Neste sentido, Dias (p. 80) assegura que “o princípio do pluralismo das entidades familiares é encarado como o reconhecimento pelo Estado da existência de várias possibilidades de arranjos familiares”.
Este princípio processa-se da modificação do conceito de família, inserida pela Constituição Federal, abrindo margem para a formação de novas entidades familiares, como a família advinda da União Estável, famílias monoparentais, famílias homoafetivas, famílias paralelas, famílias unipessoais, multipartais ou as famílias mosaico.
Por sua vez o princípio da igualdade jurídica de todos os filhos, solidificado no artigo 227, § 6º da Constituição Federal, dispõe que: “Os filhos, havidos ou não da relação do casamento, ou por adoção, terão os mesmos direitos e qualificações, proibidas quaisquer designações discriminatórias relativas à filiação” (BRASIL, 1988).
Para Gonçalves (2015, p.23) é cristalino a absoluta igualdade entre todos os filhos, não sendo de forma alguma permitida a distinção entre filiação legítima ou ilegítima, sendo os pais casados ou não, e os filhos adotivos. Hoje tem-se apenas filhos, sendo uns havidos na constância do casamento e outros fora do casamento, porém com iguais direitos e qualificações, proibindo-se que conste no assento do nascimento qualquer alusão à filiação ilegítima, vedando assim discriminações relativas a filiação.
Paiano (2017, p. 36) leciona que:
Por meio deste princípio o ordenamento jurídico brasileiro não admite a discriminação ou a categorizarão de filhos, como era feito anteriormente. Hoje não mais se pode falar em filhos adulterinos, ilegítimos, adotivos, etc. Filho é filho, sem ser possível tal qualificação, pois são todos iguais perante a lei (PAIANO, 2017, p. 36).
Portanto, este princípio consagra a máxima de que não há distinção entre os filhos “legítimos”, “ilegítimos” e “adotados”, filho é filho. Todos os direitos e deveres inerentes aos filhos deverão ser respondidos e representados de maneira igualitária.
Sobre o princípio da solidariedade familiar, esclarece Lôbo (2011, p.63) que, a solidariedade da entidade familiar deve ser recíproca aos cônjuges e companheiros relativos a assistência moral e material. Com relação aos filhos, a solidariedade diz respeito ao direito da pessoa ser cuidada até atingir a idade adulta.
Menciona Paiano (p. 35) que este princípio salienta a ajuda recíproca que os integrantes da família devem ter uns com os outros. Um exemplo ilustre tal princípio seria o pagamento de pensão alimentícia para os integrantes da família quem necessitam.
Para Dias (p. 79) a solidariedade familiar quer dizer o que um deve ao outro. Este princípio originou-se dos vínculos afetivos, compreendendo de certa forma a fraternidade e a reciprocidade da entidade familiar. Ressalta ainda que ao produzir deveres recíprocos entre os membros da entidade familiar, é afastado do Estado o compromisso de providenciar toda a série de direitos que são assegurados de forma constitucional a cada cidadão, porque em se tratando de crianças e adolescentes, é outorgado primeiro à família, depois a sociedade e logo após o Estado o dever de garantir os direitos inerentes ao cidadão em formação. É o que diz o artigo 227 da Constituição Federal:
É dever da família, da sociedade e do Estado assegurar à criança, ao adolescente e ao jovem, com absoluta prioridade, o direito à vida, à saúde, à alimentação, à educação, ao lazer, à profissionalização, à cultura, à dignidade, ao respeito, à liberdade e à convivência familiar e comunitária, além de colocá-los a salvo de toda forma de negligência, discriminação, exploração, violência, crueldade e opressão” (BRASIL, 1988).
__________________________________________________
TAREFAS ->
A: Reescreva em forma de lista, de modo mais breve, o parágrafo do texto sobre os princípios do direito de família que começa com "Para Gonçalves (2015, p.23)". Mantenha seus fatos principais.
B: Prossiga com o texto sobre os princípios do direito de família a partir do ponto em que ele termina.
A listagem não tem relação com o texto sobre os princípios do direito de família.
__________________________________________________
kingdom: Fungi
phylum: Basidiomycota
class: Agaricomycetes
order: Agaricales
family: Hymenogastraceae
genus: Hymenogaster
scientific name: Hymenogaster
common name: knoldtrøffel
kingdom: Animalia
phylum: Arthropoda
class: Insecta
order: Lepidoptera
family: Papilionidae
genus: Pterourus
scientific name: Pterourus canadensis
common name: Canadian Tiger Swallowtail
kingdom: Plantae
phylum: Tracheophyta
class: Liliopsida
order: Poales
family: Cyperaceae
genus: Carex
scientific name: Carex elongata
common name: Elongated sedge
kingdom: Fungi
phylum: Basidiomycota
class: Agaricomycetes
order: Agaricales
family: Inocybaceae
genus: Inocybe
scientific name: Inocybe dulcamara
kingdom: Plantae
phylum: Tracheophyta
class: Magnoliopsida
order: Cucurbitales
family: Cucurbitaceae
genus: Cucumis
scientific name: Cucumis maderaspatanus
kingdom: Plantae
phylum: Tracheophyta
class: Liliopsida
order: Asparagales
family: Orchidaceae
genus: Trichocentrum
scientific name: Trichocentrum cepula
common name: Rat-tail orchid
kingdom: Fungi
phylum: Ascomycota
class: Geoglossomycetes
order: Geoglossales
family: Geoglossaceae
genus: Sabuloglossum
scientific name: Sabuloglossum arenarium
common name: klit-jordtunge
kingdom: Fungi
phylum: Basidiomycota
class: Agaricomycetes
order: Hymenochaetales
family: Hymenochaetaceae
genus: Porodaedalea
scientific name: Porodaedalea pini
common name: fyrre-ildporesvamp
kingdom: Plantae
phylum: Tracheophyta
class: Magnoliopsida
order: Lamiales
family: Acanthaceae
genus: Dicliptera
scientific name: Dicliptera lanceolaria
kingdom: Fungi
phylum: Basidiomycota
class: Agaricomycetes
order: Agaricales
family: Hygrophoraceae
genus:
__________________________________________________
RESULTADOS ESPERADOS ->
A:
- Segundo Gonçalves (2015, p. 23), todos os filhos têm igualdade absoluta.
- Não se permite distinguir filiação legítima de ilegítima, sejam os pais casados ou não, nem discriminar os filhos adotivos.
- Hoje existem apenas filhos, havidos no casamento ou fora dele, com iguais direitos e qualificações.
- O assento de nascimento não pode fazer qualquer alusão à filiação ilegítima.

B:
O princípio da convivência familiar está ligado ao que diz respeito à relação afetiva imutável pelas pessoas que compõem o grupo familiar, advindo de laços de parentesco ou não (LÔBO, p. 74).
Este princípio traduz-se da comunhão de vida entre os integrantes da entidade familiar, estabelecendo que através da convivência familiar é que derivam os laços afetivos e da solidariedade.
Para Lôbo (p. 27) essa convivência familiar não se refere a um lugar físico, como a casa, mas é, no entanto, “o ninho no qual as pessoas se sentem recíproca e solidariamente acolhidas e protegidas”.
O princípio do melhor interesse da criança está presente tanto na Constituição Federal quanto no Estatuto da Criança e do Adolescente. Determina este princípio que quando houver um choque de princípios, será utilizado o melhor interesse da criança ou menor para resolver determinadas questões conflitantes entre os pais desta criança. Nesta perspectiva, esse princípio é basilar e tem aplicação na prática de maneira superior, no sentido de que o Estado vai proteger esses menores que não conseguem se representar sozinhos, vendo de que forma o menor pode ser privilegiado em determinada situação.
Neste sentido, Gama (2008) expõe que:
O princípio do melhor interesse da criança e do adolescente representa importante mudança de eixo das relações paterno-materno-filiais, em que o filho deixa de ser considerado objeto para ser alçado a sujeito de direito, ou seja, a pessoa humana merecedora de tutela do ordenamento jurídico, mas com absoluta prioridade, comparativamente aos demais integrantes da família que ele participa (GAMA, 2008, p. 80).
No ano de 1990 o Estatuto da Criança e do Adolescente introduziu na legislação brasileira uma série de mudanças com relação aos menores. Se comparado com o Código menorista que só privilegiava aqueles que estivessem em situação irregular. O ECA abrange a todas as crianças e adolescentes e com a doutrina da proteção integral, a criança passa a ser protegida desde a concepção, no ventre da mãe, tendo direito à vida, à saúde, à educação, ao lazer e todos os demais direitos elencados, tanto no ECA quanto na Constituição Federal.
Portanto a doutrina da proteção integral do Estatuto da Criança e do Adolescente elenca que a criança e o adolescente passam a ser sujeitos de direito, que crianças e adolescentes são destinatários de absolutas prioridades e é respeitada a condição peculiar da pessoa em desenvolvimento.
O princípio da afetividade familiar é um dos princípios formadores do direito de família, uma vez que após a implantação da Constituição Federal de 1988, transformou o afeto em algo imprescindível para a constituição da entidade familiar, como sendo um vínculo afetivo, algo que supera o mero gostar e cria uma relação de proximidades. Não se trata de amor, porque o amor por si só não se confunde com afetividade, pode sim estar atrelado a afetividade, porém não são idênticos.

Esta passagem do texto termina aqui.